● **Source records**
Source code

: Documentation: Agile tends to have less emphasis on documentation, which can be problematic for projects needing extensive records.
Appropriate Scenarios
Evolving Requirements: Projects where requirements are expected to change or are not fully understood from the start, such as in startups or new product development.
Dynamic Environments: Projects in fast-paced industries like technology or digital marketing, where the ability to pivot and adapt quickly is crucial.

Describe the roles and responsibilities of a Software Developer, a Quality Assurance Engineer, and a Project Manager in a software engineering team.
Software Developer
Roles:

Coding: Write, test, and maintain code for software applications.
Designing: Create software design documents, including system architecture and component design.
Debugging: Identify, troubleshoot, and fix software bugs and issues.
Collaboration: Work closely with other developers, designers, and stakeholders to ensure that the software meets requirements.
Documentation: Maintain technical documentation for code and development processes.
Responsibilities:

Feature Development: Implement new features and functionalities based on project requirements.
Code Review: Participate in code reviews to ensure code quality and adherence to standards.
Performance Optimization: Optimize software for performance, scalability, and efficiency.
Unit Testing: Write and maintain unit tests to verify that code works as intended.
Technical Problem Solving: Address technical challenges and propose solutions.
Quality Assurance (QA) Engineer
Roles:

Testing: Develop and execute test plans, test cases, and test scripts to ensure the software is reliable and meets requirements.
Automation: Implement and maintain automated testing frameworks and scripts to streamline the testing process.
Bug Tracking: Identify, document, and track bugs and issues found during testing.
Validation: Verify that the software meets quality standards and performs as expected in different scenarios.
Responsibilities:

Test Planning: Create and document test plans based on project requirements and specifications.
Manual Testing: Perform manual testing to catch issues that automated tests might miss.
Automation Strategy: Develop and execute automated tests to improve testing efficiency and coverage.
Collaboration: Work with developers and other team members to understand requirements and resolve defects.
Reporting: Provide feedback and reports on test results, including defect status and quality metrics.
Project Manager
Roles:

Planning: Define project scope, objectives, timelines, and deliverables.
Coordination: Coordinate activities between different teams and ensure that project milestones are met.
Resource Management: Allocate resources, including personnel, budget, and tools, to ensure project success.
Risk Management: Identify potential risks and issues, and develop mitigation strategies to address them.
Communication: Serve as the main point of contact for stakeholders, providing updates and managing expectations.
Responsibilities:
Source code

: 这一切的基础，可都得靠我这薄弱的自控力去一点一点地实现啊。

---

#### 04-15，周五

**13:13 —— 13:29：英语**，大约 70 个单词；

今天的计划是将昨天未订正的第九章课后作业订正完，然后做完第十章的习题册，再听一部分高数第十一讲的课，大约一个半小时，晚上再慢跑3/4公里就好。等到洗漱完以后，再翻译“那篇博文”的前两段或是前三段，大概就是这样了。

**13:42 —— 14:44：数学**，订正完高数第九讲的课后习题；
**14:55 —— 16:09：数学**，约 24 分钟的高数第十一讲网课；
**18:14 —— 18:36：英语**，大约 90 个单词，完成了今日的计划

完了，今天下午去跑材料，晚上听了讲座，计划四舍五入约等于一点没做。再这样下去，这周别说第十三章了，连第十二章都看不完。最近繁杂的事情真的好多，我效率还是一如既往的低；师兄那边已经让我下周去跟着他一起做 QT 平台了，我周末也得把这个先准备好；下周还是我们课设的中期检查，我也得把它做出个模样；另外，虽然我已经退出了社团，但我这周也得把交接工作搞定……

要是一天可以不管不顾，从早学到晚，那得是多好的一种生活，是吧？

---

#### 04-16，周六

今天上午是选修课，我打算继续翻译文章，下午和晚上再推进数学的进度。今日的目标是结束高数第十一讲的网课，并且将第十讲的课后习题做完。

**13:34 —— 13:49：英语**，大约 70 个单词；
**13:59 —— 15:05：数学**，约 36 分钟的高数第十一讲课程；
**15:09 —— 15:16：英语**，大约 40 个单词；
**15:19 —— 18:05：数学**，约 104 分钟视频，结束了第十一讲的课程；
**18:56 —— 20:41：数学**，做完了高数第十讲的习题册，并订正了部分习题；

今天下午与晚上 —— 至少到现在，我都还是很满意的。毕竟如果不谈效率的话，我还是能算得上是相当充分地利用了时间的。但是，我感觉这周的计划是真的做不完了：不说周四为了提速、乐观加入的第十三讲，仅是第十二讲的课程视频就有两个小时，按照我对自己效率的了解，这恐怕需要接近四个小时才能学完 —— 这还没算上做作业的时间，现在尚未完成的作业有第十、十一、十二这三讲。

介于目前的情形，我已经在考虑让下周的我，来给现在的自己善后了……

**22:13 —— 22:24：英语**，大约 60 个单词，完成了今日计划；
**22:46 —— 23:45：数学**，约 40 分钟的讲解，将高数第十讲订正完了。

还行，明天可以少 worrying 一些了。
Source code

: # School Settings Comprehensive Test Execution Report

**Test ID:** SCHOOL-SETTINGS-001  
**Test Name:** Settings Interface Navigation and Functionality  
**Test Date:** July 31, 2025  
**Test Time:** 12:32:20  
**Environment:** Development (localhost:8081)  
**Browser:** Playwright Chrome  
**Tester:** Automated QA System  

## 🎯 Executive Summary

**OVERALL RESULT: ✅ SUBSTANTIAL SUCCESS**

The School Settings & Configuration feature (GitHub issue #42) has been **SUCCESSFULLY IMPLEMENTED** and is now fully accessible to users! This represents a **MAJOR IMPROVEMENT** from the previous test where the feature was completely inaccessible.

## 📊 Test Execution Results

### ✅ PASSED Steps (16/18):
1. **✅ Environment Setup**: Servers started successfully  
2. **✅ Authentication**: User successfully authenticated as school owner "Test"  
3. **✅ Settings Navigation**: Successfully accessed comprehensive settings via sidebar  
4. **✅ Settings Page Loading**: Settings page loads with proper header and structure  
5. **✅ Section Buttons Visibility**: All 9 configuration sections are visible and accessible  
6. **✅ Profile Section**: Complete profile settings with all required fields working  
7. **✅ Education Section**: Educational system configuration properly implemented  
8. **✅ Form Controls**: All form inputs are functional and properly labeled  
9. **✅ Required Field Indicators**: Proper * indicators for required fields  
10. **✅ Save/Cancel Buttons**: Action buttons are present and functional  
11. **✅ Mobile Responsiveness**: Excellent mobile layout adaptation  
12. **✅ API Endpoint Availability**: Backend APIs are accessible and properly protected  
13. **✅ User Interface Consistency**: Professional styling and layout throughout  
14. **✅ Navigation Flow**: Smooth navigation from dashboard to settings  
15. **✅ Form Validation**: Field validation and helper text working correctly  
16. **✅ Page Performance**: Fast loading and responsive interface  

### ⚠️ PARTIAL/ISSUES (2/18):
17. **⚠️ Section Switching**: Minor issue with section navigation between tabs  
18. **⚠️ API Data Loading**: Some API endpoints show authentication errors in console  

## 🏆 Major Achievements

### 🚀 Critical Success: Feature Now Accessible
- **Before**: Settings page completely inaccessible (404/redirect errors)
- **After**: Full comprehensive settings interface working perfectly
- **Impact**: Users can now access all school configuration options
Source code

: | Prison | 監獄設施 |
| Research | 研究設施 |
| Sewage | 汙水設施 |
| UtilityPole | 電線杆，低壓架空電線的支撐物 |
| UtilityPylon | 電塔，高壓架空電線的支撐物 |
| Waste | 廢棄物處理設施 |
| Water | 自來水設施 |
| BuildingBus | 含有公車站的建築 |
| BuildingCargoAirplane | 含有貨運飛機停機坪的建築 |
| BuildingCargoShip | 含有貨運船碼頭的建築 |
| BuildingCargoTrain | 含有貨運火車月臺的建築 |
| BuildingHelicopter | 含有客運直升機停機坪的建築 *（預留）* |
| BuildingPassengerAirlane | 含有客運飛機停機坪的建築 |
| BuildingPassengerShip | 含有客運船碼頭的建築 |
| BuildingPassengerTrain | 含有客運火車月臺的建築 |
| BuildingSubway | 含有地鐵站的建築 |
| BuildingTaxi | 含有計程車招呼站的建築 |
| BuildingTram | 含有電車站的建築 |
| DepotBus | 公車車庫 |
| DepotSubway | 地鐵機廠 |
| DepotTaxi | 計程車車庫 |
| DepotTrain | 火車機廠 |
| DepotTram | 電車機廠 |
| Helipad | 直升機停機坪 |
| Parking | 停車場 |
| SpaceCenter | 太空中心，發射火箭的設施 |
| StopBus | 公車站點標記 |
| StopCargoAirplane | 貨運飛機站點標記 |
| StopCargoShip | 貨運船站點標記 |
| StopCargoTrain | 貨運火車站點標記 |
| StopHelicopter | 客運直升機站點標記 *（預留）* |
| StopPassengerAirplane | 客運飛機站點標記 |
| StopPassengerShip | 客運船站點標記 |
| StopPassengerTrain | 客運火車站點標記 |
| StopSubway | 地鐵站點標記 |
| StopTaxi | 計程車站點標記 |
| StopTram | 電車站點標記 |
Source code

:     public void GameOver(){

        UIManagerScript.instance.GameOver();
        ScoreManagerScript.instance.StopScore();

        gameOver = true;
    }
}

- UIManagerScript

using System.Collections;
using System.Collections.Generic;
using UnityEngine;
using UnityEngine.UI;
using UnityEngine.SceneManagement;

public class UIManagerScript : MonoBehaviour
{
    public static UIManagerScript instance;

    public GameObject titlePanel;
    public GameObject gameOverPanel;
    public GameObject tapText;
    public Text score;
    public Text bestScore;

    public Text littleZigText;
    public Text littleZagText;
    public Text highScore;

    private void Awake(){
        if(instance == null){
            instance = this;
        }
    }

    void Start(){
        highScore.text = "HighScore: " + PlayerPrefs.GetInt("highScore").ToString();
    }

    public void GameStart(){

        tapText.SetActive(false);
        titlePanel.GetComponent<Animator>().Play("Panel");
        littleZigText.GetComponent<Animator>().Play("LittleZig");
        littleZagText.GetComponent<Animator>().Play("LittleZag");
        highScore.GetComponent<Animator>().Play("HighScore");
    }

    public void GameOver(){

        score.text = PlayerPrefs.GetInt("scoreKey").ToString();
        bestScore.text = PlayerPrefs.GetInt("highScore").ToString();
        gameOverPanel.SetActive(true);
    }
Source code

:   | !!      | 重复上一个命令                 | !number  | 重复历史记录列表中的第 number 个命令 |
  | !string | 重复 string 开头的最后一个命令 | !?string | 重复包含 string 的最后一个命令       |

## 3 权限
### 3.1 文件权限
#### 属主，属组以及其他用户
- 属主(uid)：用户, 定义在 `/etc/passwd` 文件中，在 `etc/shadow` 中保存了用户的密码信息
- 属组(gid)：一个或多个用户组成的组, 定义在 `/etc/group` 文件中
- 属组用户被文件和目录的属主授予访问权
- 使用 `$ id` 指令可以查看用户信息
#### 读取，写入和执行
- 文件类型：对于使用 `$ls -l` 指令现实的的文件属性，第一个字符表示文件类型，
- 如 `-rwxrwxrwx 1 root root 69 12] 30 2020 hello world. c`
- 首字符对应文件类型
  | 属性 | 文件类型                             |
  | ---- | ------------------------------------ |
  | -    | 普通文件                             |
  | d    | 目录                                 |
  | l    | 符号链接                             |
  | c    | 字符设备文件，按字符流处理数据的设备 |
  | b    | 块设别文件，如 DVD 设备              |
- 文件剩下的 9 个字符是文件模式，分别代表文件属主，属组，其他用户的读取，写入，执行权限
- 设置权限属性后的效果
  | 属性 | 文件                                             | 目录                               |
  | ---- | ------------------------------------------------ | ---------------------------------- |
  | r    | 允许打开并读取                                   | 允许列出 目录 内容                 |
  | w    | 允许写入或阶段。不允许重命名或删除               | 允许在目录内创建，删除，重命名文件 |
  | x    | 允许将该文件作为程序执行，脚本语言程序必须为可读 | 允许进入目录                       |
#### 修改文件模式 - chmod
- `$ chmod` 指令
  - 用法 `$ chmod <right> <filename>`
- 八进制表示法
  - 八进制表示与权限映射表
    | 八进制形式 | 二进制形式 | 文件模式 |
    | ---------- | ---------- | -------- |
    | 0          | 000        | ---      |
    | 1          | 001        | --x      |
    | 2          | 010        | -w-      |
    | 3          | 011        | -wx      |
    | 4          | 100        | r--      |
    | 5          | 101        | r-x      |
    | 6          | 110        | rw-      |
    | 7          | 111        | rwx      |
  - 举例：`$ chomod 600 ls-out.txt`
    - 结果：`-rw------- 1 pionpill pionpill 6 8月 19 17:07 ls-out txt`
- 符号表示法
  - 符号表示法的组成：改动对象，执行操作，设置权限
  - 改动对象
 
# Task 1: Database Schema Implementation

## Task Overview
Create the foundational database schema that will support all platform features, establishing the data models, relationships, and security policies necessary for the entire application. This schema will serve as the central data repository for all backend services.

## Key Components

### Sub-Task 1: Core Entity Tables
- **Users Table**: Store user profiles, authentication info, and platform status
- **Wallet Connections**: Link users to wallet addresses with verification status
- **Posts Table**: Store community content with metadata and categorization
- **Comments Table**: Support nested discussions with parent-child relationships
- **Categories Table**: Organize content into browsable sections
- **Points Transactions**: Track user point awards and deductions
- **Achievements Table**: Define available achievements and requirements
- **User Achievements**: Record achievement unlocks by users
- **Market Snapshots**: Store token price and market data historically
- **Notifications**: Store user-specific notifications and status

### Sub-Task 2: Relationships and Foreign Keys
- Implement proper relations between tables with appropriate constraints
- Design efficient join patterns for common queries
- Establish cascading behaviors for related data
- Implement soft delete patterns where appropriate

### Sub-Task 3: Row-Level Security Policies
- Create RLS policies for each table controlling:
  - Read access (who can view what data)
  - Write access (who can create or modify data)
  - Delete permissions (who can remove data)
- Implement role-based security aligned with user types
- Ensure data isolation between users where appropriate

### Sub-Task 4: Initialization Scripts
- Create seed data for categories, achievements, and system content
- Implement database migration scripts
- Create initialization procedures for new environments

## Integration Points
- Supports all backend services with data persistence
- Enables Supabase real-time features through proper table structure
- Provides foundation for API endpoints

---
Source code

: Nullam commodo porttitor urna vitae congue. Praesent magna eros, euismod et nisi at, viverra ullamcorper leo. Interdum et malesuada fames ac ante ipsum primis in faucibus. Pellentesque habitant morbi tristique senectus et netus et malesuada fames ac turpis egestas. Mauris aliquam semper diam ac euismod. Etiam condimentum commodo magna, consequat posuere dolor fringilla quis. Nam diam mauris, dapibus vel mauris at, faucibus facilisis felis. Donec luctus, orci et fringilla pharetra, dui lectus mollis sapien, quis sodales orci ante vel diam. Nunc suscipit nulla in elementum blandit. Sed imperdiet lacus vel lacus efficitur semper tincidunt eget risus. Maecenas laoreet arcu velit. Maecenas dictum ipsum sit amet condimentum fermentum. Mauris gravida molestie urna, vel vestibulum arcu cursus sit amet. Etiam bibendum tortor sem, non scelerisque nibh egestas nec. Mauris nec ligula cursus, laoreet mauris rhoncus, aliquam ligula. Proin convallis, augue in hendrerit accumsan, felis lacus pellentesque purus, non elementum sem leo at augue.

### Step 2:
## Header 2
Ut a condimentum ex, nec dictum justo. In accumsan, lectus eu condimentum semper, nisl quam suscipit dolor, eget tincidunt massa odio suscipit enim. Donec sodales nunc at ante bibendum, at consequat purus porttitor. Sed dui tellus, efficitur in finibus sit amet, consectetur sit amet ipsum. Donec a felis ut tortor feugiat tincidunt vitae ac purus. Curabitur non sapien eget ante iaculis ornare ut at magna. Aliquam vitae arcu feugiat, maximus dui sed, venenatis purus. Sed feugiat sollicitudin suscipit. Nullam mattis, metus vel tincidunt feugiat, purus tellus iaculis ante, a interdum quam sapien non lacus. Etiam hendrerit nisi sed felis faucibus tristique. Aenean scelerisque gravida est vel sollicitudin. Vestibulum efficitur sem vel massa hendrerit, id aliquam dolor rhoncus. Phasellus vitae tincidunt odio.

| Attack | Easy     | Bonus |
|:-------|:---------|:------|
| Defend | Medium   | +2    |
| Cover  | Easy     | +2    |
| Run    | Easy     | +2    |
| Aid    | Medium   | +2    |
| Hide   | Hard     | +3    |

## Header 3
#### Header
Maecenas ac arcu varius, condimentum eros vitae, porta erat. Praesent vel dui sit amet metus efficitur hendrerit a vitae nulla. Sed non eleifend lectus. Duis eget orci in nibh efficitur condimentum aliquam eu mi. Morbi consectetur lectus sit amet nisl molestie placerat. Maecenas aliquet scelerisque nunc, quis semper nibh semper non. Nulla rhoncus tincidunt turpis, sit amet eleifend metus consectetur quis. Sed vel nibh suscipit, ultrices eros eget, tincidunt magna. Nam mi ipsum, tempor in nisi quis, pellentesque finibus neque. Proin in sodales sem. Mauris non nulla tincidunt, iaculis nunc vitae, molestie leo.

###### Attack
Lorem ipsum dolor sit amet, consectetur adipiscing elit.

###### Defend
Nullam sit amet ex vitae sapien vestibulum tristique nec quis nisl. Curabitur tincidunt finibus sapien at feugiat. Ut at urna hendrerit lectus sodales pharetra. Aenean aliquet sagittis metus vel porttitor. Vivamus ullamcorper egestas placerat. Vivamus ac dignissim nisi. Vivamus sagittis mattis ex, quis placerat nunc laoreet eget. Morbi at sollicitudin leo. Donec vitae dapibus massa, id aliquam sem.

● **Work required**
Pick from the records each line that contains the word "Store" and show it.

● **Output of the task**
- **Users Table**: Store user profiles, authentication info, and platform status
- **Posts Table**: Store community content with metadata and categorization
- **Market Snapshots**: Store token price and market data historically
- **Notifications**: Store user-specific notifications and status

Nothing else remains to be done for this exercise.